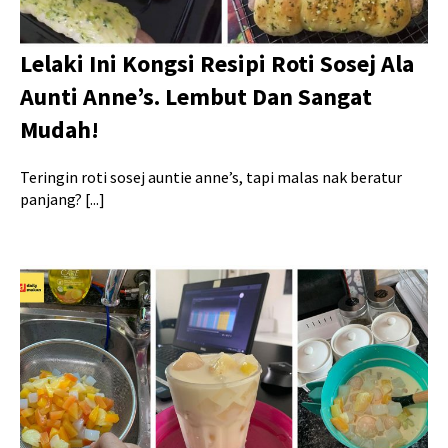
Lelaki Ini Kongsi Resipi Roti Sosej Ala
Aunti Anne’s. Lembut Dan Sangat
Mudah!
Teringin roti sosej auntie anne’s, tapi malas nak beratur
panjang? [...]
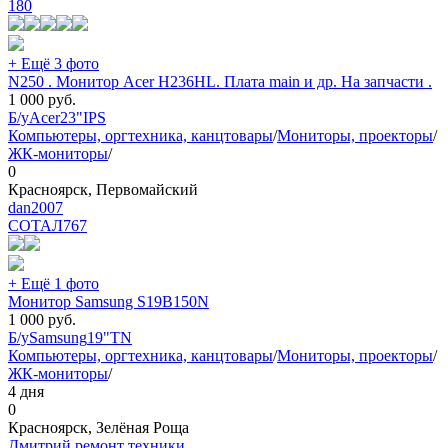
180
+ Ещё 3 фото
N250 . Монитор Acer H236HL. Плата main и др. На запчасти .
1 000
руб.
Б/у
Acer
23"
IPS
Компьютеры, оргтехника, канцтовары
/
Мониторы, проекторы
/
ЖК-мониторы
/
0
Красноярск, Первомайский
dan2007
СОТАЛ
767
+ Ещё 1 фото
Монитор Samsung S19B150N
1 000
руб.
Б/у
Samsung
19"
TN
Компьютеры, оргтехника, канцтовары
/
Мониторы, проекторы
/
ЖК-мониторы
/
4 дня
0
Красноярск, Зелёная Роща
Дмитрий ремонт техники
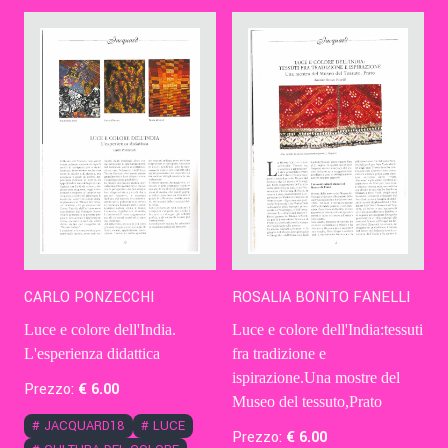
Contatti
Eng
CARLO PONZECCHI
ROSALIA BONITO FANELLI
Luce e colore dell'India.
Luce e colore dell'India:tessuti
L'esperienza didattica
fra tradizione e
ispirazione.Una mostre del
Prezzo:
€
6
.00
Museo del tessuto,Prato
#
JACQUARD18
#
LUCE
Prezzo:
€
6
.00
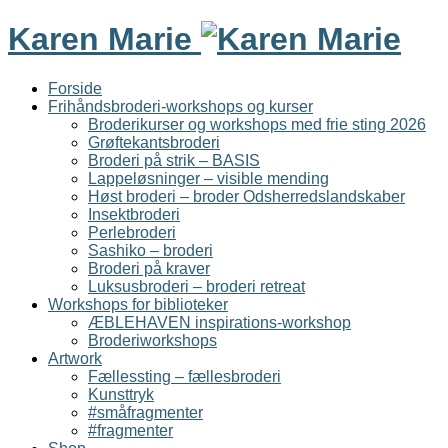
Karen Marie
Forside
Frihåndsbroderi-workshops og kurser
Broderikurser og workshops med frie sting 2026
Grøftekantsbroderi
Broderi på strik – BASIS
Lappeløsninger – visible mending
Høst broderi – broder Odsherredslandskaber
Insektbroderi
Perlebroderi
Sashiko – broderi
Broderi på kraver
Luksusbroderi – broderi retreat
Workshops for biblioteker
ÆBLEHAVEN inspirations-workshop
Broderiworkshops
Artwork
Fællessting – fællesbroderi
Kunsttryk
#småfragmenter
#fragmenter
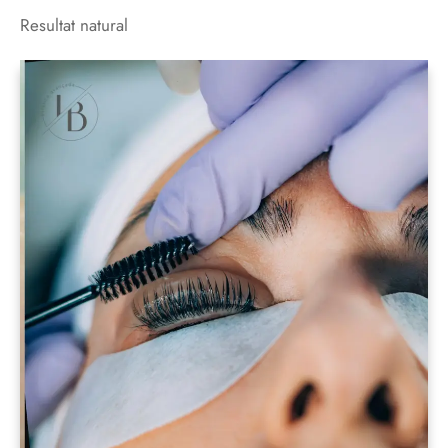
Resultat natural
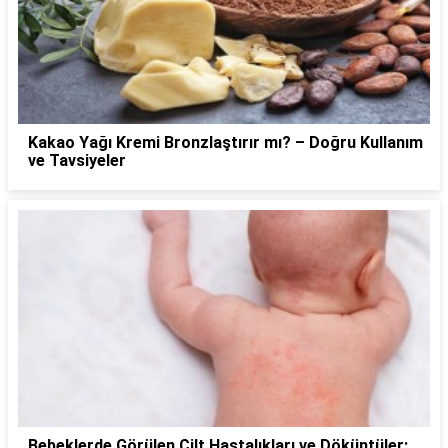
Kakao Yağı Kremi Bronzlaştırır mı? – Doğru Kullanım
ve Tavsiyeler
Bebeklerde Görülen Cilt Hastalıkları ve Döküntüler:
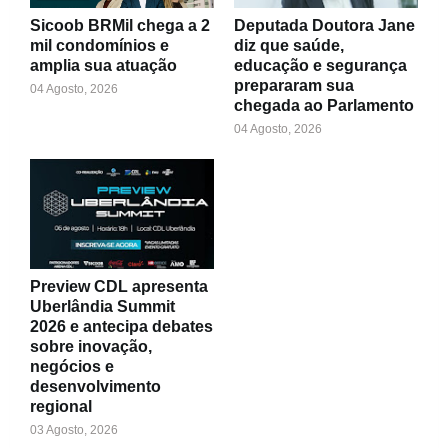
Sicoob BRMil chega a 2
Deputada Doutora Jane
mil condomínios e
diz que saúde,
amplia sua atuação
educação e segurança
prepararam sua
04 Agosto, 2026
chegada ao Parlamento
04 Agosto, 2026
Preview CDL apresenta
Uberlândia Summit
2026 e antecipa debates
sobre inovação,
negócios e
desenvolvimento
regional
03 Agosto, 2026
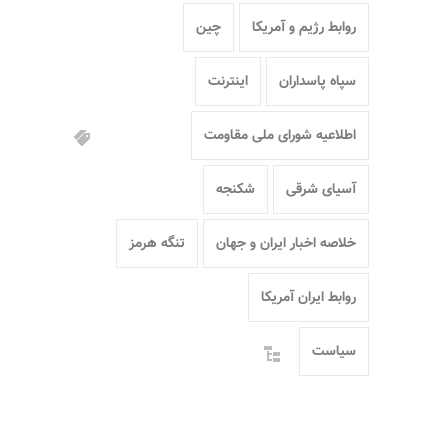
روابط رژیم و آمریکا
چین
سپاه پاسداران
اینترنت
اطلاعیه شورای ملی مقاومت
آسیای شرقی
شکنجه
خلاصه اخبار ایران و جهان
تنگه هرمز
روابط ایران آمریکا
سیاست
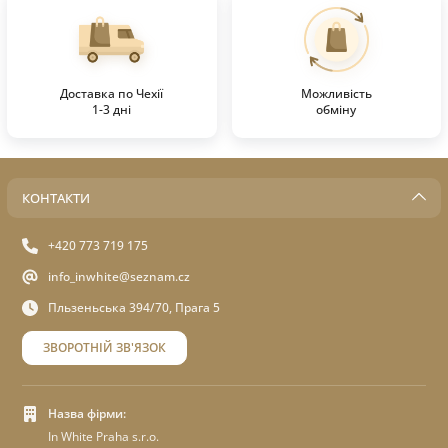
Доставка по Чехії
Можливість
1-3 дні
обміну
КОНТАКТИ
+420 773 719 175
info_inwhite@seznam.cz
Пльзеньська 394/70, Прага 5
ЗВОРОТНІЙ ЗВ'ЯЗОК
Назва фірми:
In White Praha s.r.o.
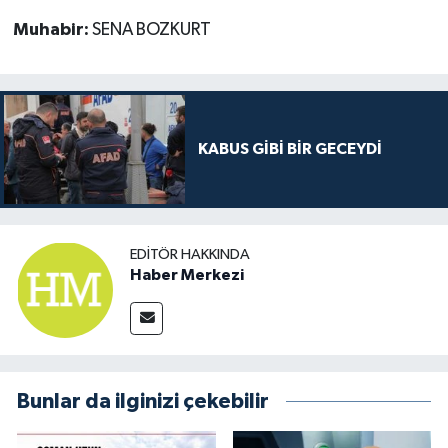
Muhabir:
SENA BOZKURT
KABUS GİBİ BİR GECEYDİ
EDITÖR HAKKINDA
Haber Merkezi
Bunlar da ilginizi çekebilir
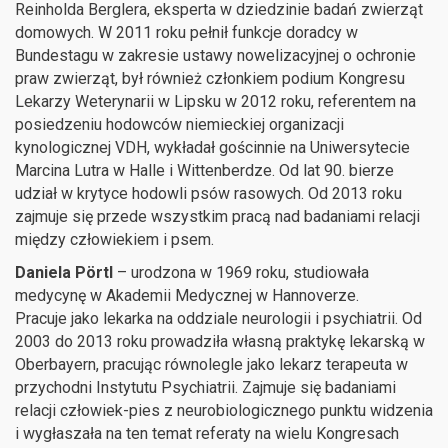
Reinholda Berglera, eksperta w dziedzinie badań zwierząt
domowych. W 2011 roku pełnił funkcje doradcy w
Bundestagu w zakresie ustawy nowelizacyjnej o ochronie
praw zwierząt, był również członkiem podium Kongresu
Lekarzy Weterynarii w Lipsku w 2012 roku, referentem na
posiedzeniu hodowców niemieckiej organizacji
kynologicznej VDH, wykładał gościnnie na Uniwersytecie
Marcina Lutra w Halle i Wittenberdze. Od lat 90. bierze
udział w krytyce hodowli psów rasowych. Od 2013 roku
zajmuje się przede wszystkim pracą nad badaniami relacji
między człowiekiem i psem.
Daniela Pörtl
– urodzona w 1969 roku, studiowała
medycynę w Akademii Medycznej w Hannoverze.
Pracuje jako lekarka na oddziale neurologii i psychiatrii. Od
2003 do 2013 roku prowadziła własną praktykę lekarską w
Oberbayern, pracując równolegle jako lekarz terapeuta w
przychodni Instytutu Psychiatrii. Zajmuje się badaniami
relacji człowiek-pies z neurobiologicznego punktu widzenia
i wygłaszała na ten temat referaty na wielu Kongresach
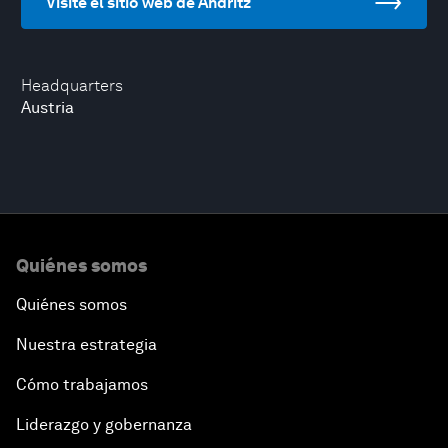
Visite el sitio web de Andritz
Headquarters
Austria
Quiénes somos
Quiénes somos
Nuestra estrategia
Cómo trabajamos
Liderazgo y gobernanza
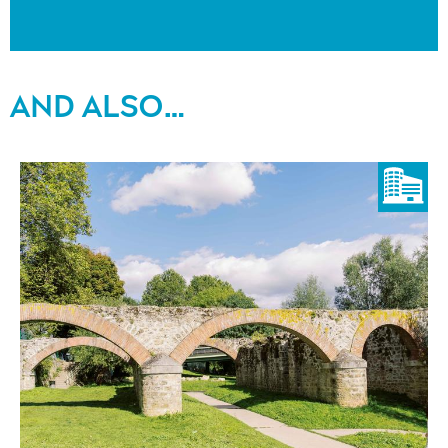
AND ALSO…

=====

Work to be completed: Recast every line of text in the rows above as a JSON list of strings, one string per line, leaving out blank lines and the pictures.

Solved problem:
[
  "Lelaki Ini Kongsi Resipi Roti Sosej Ala",
  "Aunti Anne’s. Lembut Dan Sangat",
  "Mudah!",
  "Teringin roti sosej auntie anne’s, tapi malas nak beratur",
  "panjang? [...]",
  "180",
  "+ Ещё 3 фото",
  "N250 . Монитор Acer H236HL. Плата main и др. На запчасти .",
  "1 000",
  "руб.",
  "Б/у",
  "Acer",
  "23\"",
  "IPS",
  "Компьютеры, оргтехника, канцтовары",
  "/",
  "Мониторы, проекторы",
  "/",
  "ЖК-мониторы",
  "/",
  "0",
  "Красноярск, Первомайский",
  "dan2007",
  "СОТАЛ",
  "767",
  "+ Ещё 1 фото",
  "Монитор Samsung S19B150N",
  "1 000",
  "руб.",
  "Б/у",
  "Samsung",
  "19\"",
  "TN",
  "Компьютеры, оргтехника, канцтовары",
  "/",
  "Мониторы, проекторы",
  "/",
  "ЖК-мониторы",
  "/",
  "4 дня",
  "0",
  "Красноярск, Зелёная Роща",
  "Дмитрий ремонт техники",
  "Contatti",
  "Eng",
  "CARLO PONZECCHI",
  "ROSALIA BONITO FANELLI",
  "Luce e colore dell'India.",
  "Luce e colore dell'India:tessuti",
  "L'esperienza didattica",
  "fra tradizione e",
  "ispirazione.Una mostre del",
  "Prezzo:",
  "€",
  "6",
  ".00",
  "Museo del tessuto,Prato",
  "#",
  "JACQUARD18",
  "#",
  "LUCE",
  "Prezzo:",
  "€",
  "6",
  ".00",
  "Karen Marie",
  "Forside",
  "Frihåndsbroderi-workshops og kurser",
  "Broderikurser og workshops med frie sting 2026",
  "Grøftekantsbroderi",
  "Broderi på strik – BASIS",
  "Lappeløsninger – visible mending",
  "Høst broderi – broder Odsherredslandskaber",
  "Insektbroderi",
  "Perlebroderi",
  "Sashiko – broderi",
  "Broderi på kraver",
  "Luksusbroderi – broderi retreat",
  "Workshops for biblioteker",
  "ÆBLEHAVEN inspirations-workshop",
  "Broderiworkshops",
  "Artwork",
  "Fællessting – fællesbroderi",
  "Kunsttryk",
  "#småfragmenter",
  "#fragmenter",
  "Resultat natural",
  "Kakao Yağı Kremi Bronzlaştırır mı? – Doğru Kullanım",
  "ve Tavsiyeler",
  "Bebeklerde Görülen Cilt Hastalıkları ve Döküntüler:",
  "Sicoob BRMil chega a 2",
  "Deputada Doutora Jane",
  "mil condomínios e",
  "diz que saúde,",
  "amplia sua atuação",
  "educação e segurança",
  "prepararam sua",
  "04 Agosto, 2026",
  "chegada ao Parlamento",
  "04 Agosto, 2026",
  "Preview CDL apresenta",
  "Uberlândia Summit",
  "2026 e antecipa debates",
  "sobre inovação,",
  "negócios e",
  "desenvolvimento",
  "regional",
  "03 Agosto, 2026",
  "روابط رژیم و آمریکا",
  "چین",
  "سپاه پاسداران",
  "اینترنت",
  "اطلاعیه شورای ملی مقاومت",
  "آسیای شرقی",
  "شکنجه",
  "خلاصه اخبار ایران و جهان",
  "تنگه هرمز",
  "روابط ایران آمریکا",
  "سیاست",
  "Доставка по Чехії",
  "Можливість",
  "1-3 дні",
  "обміну",
  "КОНТАКТИ",
  "+420 773 719 175",
  "info_inwhite@seznam.cz",
  "Пльзеньська 394/70, Прага 5",
  "ЗВОРОТНІЙ ЗВ'ЯЗОК",
  "Назва фірми:",
  "In White Praha s.r.o.",
  "Muhabir:",
  "SENA BOZKURT",
  "KABUS GİBİ BİR GECEYDİ",
  "EDITÖR HAKKINDA",
  "Haber Merkezi",
  "Bunlar da ilginizi çekebilir",
  "Reinholda Berglera, eksperta w dziedzinie badań zwierząt",
  "domowych. W 2011 roku pełnił funkcje doradcy w",
  "Bundestagu w zakresie ustawy nowelizacyjnej o ochronie",
  "praw zwierząt, był również członkiem podium Kongresu",
  "Lekarzy Weterynarii w Lipsku w 2012 roku, referentem na",
  "posiedzeniu hodowców niemieckiej organizacji",
  "kynologicznej VDH, wykładał gościnnie na Uniwersytecie",
  "Marcina Lutra w Halle i Wittenberdze. Od lat 90. bierze",
  "udział w krytyce hodowli psów rasowych. Od 2013 roku",
  "zajmuje się przede wszystkim pracą nad badaniami relacji",
  "między człowiekiem i psem.",
  "Daniela Pörtl",
  "– urodzona w 1969 roku, studiowała",
  "medycynę w Akademii Medycznej w Hannoverze.",
  "Pracuje jako lekarka na oddziale neurologii i psychiatrii. Od",
  "2003 do 2013 roku prowadziła własną praktykę lekarską w",
  "Oberbayern, pracując równolegle jako lekarz terapeuta w",
  "przychodni Instytutu Psychiatrii. Zajmuje się badaniami",
  "relacji człowiek-pies z neurobiologicznego punktu widzenia",
  "i wygłaszała na ten temat referaty na wielu Kongresach",
  "Visite el sitio web de Andritz",
  "Headquarters",
  "Austria",
  "Quiénes somos",
  "Quiénes somos",
  "Nuestra estrategia",
  "Cómo trabajamos",
  "Liderazgo y gobernanza",
  "AND ALSO…"
]